The W boson's mass is an experimentally determined free parameter of the Standard Model (in other words, it is an input to the model, not an output).
More precisely, the W boson mass, the Z boson mass, the electromagnetic coupling constant, the weak force coupling constant, and the Higgs vacuum expectation value are five experimentally determined Standard Model physical constants related to each other in
the electroweak portion of the Standard Model that have three degrees of freedom. You can take your pick to some extent which of them you treat as input parameters that are measured, and which you treat as derived values.
The W boson mass is the least precisely determined of these five electroweak constants, but all five of these related Standard Model parameters are known quite precisely (note that the table below which I put together uses the
Particle Data Group global averages).
Parameter | Value | 1 Sigma Error | Part Per 1 Sigma Error |
W boson mass (MeV) | 80,372 | 12 | 6,697.7 |
Z boson mass (MeV) | 91,187.6 | 2.1 | 43,422.7 |
Higgs vev (Mev) | 246,219.65 | 0.06 | 4,103,660.8 |
Fermi's constant | 1.1663787 | 0.000006 | 194,396.5 |
Fine structure constant | 0.007297353 | 1.7E-12 | 4,292,560,333.2 |
The global electroweak fit process is not part of the Standard Model and is really not all that much more than a sophisticated informed guessing game.
Calling a global electroweak fit the "standard model expectation" is nothing more or less than misleading, and the fact that the results were spun this way suggests that the authors want to direct attention away from the real story which is that their measurement is an outlier with respect to other experimental measurements, just as one of their original measurements in 2001 was.

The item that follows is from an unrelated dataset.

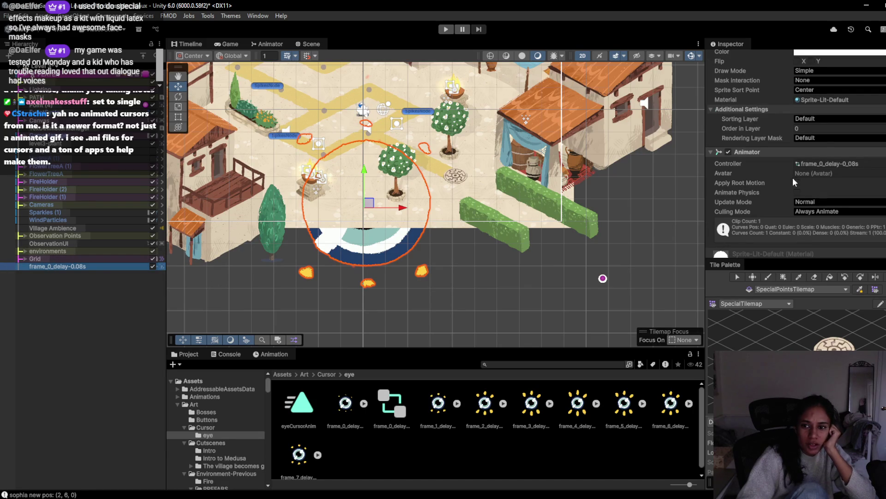
drag(776, 130, 783, 128)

If I were a peer reviewer of the
Science article article that was published yesterday, I would have objected strenuously to that assertion.
Likewise, the paper's discussion early on of the mysteries of the Higgs mechanism, dark matter, and extensions of the Standard Model, while not quite as problematic, is likewise gratuitous window dressing and doesn't belong in a paper that is merely reporting an update of a Standard Model constant measurement from 11 year old data.
ADDITIONAL DETAILS FROM THE NEW PAPER AND RELATED ANALYSIS
The body text of the newly announced CDF result clarifies that the bottom line number for their new W boson mass measurement is 80,433.5 ± 6.4 statistical ± 6.9 systemic MeV (a combined uncertainty of ± 9.4 MeV). According to the paper this implies a combined Tevaton of 80427.4 ± 8.9 MeV, and a combined Tevatron and LEP of 80424.2 ± 8.7 MeV. The new result is is exactly the same as one of the the 2001 measurement by CDF (which was also an outlier that was included in but diluted in the current global average) but with a claimed uncertainty of 9.4 MeV instead of 79 MeV.
According to the related press release: "This result uses the entire dataset collected from the Tevatron collider at Fermilab. It is based on the observation of 4.2 million W boson candidates, about four times the number used in the analysis the collaboration published in 2012."
https://www.eurekalert.org/news-releases/948608 But, to be honest, my intuition is that a claim to shift the combined average up by 50.4 MeV using four times as much data (all at least 11 years old and 25% of it exactly the same data) from the very same machine while reducing the uncertainty by 44% (7 MeV) raises yellow flags.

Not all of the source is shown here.